Brody was homeless. Not really a shock. People would probably be surprised to learn how often male prostitutes were homeless, or at least constantly in housing flux. It was a hard life, especially if you were supporting as many addictions as Brody was. “If you need a place to crash for a while, I can find you something.”
He shook his head again. “Naw. After what happened to Coyote, I’m moving on. Place seems dangerous, you know? I heard from this guy I know that Salt Lake City has a desperate need for boys, so I thought I’d check it out.”
“Makes sense. Ultra-repressed Mormons probably can’t wait to suck a dick.”
“That’s my theory.”
“Go where the repression is. That philosophy of life has never steered me wrong.” Holden reached into his coat pocket and hesitated. If he gave Javier this, he had no guarantee he’d spend it on what he asked him to; he could turn around and spend it on more drugs. But what if he did? He had a shitty life, and one of his friends was just murdered (online for all to see, although he was unaware of this, and Holden wasn’t going to tell him). Let him have all the fucking drugs he wanted. He pulled out the money—two twenties and a couple of fives—and stood up, putting it on the nightstand beside the ashtray. “Buy a bus ticket, get something to eat that doesn’t come out of a vending machine. Okay?”
Brody’s eyes seemed to move slowly and deliberately to the money, and then up to his face. “Thanks dude. Wanna come with me?”
“No, I have enough clients as it is. But if it ever dries up, I just might.”
“Awesome.” Holden turned toward the door, and Brody said, “Hey, you leavin’? You don’t hafta leave. I wouldn’t mind the company.” He gazed at him with soft eyes, putting a hand on the empty side of the bed, in case he didn’t realize this was a come-on. It was much, much subtler than his last one.
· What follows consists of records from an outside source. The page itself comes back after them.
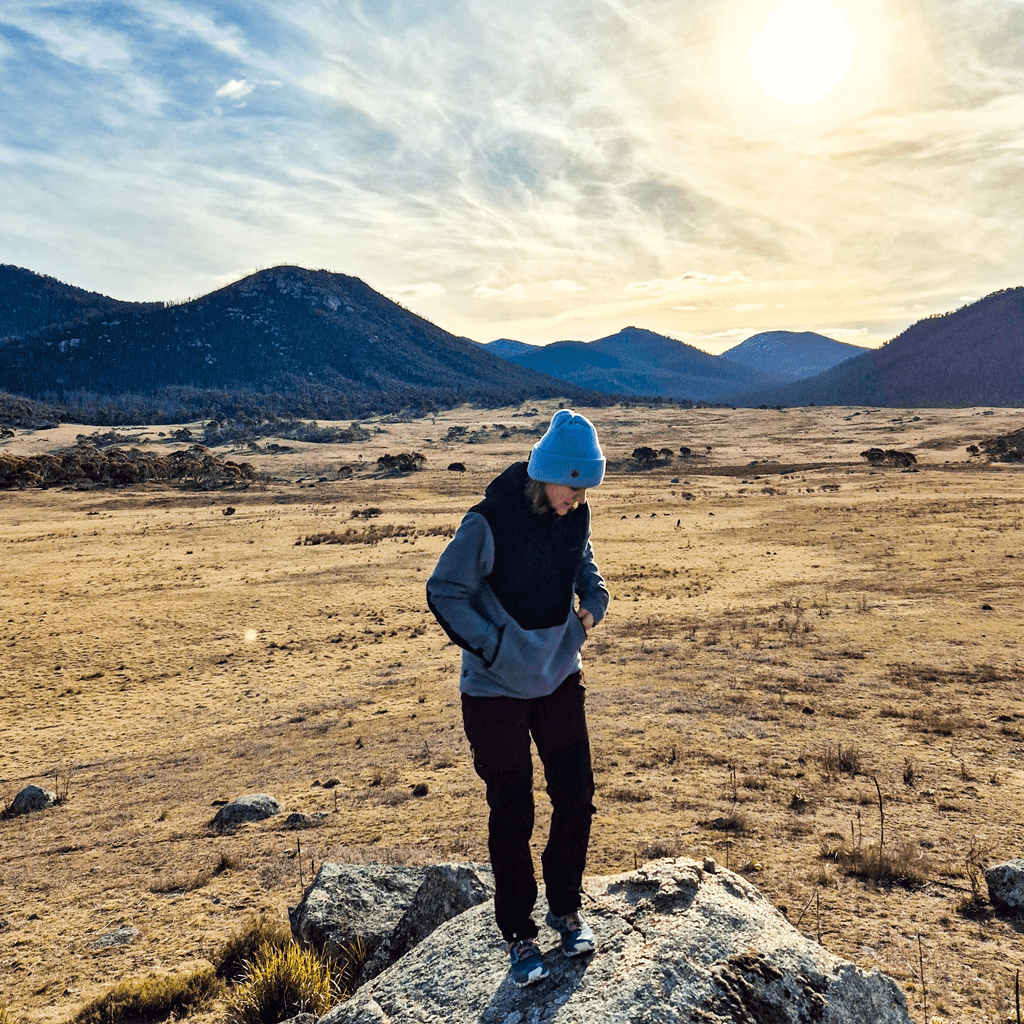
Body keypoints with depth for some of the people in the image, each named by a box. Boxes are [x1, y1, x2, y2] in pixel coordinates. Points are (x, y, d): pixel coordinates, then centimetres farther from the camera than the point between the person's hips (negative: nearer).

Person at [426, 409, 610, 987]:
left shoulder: (575, 515, -5)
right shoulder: (490, 522, -23)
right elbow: (444, 593, -15)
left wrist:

Brody didn’t talk about his past or himself ever. What Holden knew about him was the sum total of what everyone else knew: he was from Kansas, had a stepsister in a wheelchair for some reason (undisclosed), and ended up
on the West Coast because he wanted to get as far away from Kansas as humanly possible before falling in the ocean. That was it. But Holden didn’t need Brody to acknowledge he’d been sexually abused in his life, from a young age and often. Sometimes you could just see it, the empty hunger of the walking wounded, but it was more the way they treated sex. For some, like Brody, it was the equivalent of a handshake: there was no pleasure in it, it was expected, and they obliged because that was all anyone ever wanted from them.
The funny thing was, Holden was pretty sure Brody wasn’t gay. He wasn’t straight either. He had no sexuality whatsoever; it had been robbed from him along with nearly everything else. He was asexual, but could fake sexuality with anyone, because it meant nothing to him. Not now, not ever. Maybe that’s why he always felt bad for Brody. His abuser had left him hollow, and he’d never recovered from it. He was a doll always waiting to be posed. “I have a gig in a half hour, but thanks.”